Save the Children already runs after-school programs for rural poor in a dozen states, including some affected by the hurricane. When he met with President George W. Bush last week, MacCormack said he stressed the need to provide not just emergency relief but "ongoing support for hundreds of thousands of traumatized kids." He said the president replied: "We gotta make sure this happens."
Will we?
No one in power talks about day care anymore, or after-school programs, or otherwise tending to the social needs of kids we know need help. The last memorable debate on the topic was a brouhaha over midnight basketball. Congressional Republicans ridiculed the Clinton administration idea that perhaps if kids were on a well-lighted court instead of a dim street corner, they - and the country - might be better off.

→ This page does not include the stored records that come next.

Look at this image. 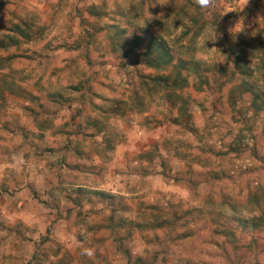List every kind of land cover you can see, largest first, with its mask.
I'll return each mask as SVG.
<instances>
[{
    "label": "rangeland",
    "instance_id": "obj_1",
    "mask_svg": "<svg viewBox=\"0 0 264 264\" xmlns=\"http://www.w3.org/2000/svg\"><path fill=\"white\" fill-rule=\"evenodd\" d=\"M262 59L264 0H0V264H264Z\"/></svg>",
    "mask_w": 264,
    "mask_h": 264
},
{
    "label": "trees",
    "instance_id": "obj_2",
    "mask_svg": "<svg viewBox=\"0 0 264 264\" xmlns=\"http://www.w3.org/2000/svg\"><path fill=\"white\" fill-rule=\"evenodd\" d=\"M193 21L194 26L192 28L186 27L181 37H179L178 39L188 38L190 37V35L196 37L199 34V32H197L200 26L199 18L195 16ZM140 40H142V38H140L138 42H135L132 45L133 53H136L138 51L141 43ZM136 54L139 56V59L133 60V62H131L132 64L138 65V63L141 62L147 68H153L161 72V74L157 78H155L156 82H159L161 85H165L167 87L175 88L178 90H183L185 88L186 80L183 79V73L188 66L186 65L188 62H186V60L182 58L175 57V55L172 53L171 48L157 36H152V38L149 39L148 47L144 51L140 53L137 52ZM262 61L264 66V59H262ZM242 74L247 76L249 73L242 67ZM171 80L172 85L170 84ZM244 89L245 93L252 92V94H255V98H257L258 95L253 90H251V86L244 87ZM262 215L264 221V212Z\"/></svg>",
    "mask_w": 264,
    "mask_h": 264
},
{
    "label": "clouds",
    "instance_id": "obj_3",
    "mask_svg": "<svg viewBox=\"0 0 264 264\" xmlns=\"http://www.w3.org/2000/svg\"><path fill=\"white\" fill-rule=\"evenodd\" d=\"M193 4L196 5L197 7H199L202 10H207V9H211L215 6L216 4V0H192ZM240 3L242 6H248L249 4V0H240ZM228 11H226L224 14H226ZM237 32H242L244 31L243 26L241 25L240 21H238L234 27ZM232 28L229 29V31L232 30ZM82 254L92 258L94 256V250L91 248H84L81 250Z\"/></svg>",
    "mask_w": 264,
    "mask_h": 264
}]
</instances>
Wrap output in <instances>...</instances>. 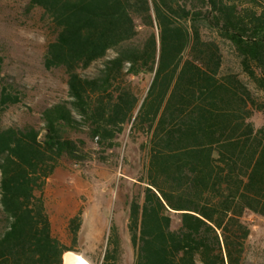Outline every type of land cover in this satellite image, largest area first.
I'll return each mask as SVG.
<instances>
[{
  "label": "trees",
  "instance_id": "trees-1",
  "mask_svg": "<svg viewBox=\"0 0 264 264\" xmlns=\"http://www.w3.org/2000/svg\"><path fill=\"white\" fill-rule=\"evenodd\" d=\"M28 1L51 19L44 65L64 67L70 100L42 110L43 133L0 122V264L63 263L74 248L53 233L46 179L62 158L83 161L118 145L128 122L142 138L146 183L128 208L132 264H264L245 219L264 216V124L250 120L264 113V0ZM214 32L258 96L223 69ZM111 49L95 75L80 72ZM141 73L152 75L143 97L129 81ZM17 99L4 89L0 113ZM64 131L86 132L93 146ZM81 223L69 219L74 243ZM101 264H124L115 223Z\"/></svg>",
  "mask_w": 264,
  "mask_h": 264
},
{
  "label": "rangeland",
  "instance_id": "rangeland-1",
  "mask_svg": "<svg viewBox=\"0 0 264 264\" xmlns=\"http://www.w3.org/2000/svg\"><path fill=\"white\" fill-rule=\"evenodd\" d=\"M216 34L214 32L212 36L223 42V69L231 67L258 96L260 91L242 71L234 49ZM54 37L51 19L41 7L31 6L28 0H0V94L6 89L18 98L2 108V126L30 124L43 133L42 110L70 100L68 74L64 67L47 68L44 65L47 46ZM114 53V50H108L104 58L80 72L95 75L104 60ZM151 79V74L141 73L131 76L129 81L143 97ZM250 120L255 126H261L264 113L255 109ZM130 128L131 122L124 124L116 139L118 145L111 149H91L90 157L83 161L62 158L46 179L43 196L53 233L74 248L69 252L79 254L89 264H101L113 223L123 239L124 264L133 263L134 250L126 227L128 208L134 195L142 200L146 183L139 181L145 165V153L138 144L142 138L135 134L134 139ZM64 134L84 138L87 145L93 146L86 132L64 131ZM75 215L80 216L82 223L74 243L72 227L68 223ZM171 216L172 226L177 227L180 223L178 213L172 212ZM245 219L251 228V242L264 246V216L247 212Z\"/></svg>",
  "mask_w": 264,
  "mask_h": 264
},
{
  "label": "bare ground",
  "instance_id": "bare-ground-1",
  "mask_svg": "<svg viewBox=\"0 0 264 264\" xmlns=\"http://www.w3.org/2000/svg\"><path fill=\"white\" fill-rule=\"evenodd\" d=\"M63 257H64V264H89L79 254H75L69 251L65 252Z\"/></svg>",
  "mask_w": 264,
  "mask_h": 264
},
{
  "label": "water",
  "instance_id": "water-1",
  "mask_svg": "<svg viewBox=\"0 0 264 264\" xmlns=\"http://www.w3.org/2000/svg\"><path fill=\"white\" fill-rule=\"evenodd\" d=\"M175 212H178V211H175Z\"/></svg>",
  "mask_w": 264,
  "mask_h": 264
}]
</instances>
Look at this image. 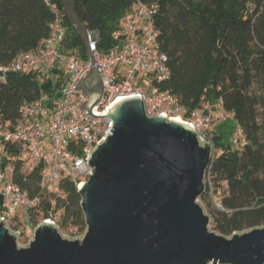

Yet, it is the experience of Save the Children that structured, supervised activities help children recover from trauma. It has worked after an earthquake in Turkey, a tsunami in Indonesia, amid political violence in the West Bank and Gaza, during civil conflict in Nepal. Why wouldn't it work here?
The safety net for America's children already was threadbare before the hurricane. Nearly one in five of our kids live in poverty, a dismally consistent statistic. Many of the parents of children whose jobs were swept away by the hurricane worked for low wages at casinos or hotels.
Yet, before Katrina struck, Congress was poised to enact budget cuts in Medicaid, the only health insurance many of these kids have had. The ax was set to fall on food stamps, too.
We will see, soon enough, if priorities are reshuffled out of guilt or the glare of public attention. Or we will see if the pictures of children that so move us now become darker portraits of national shame.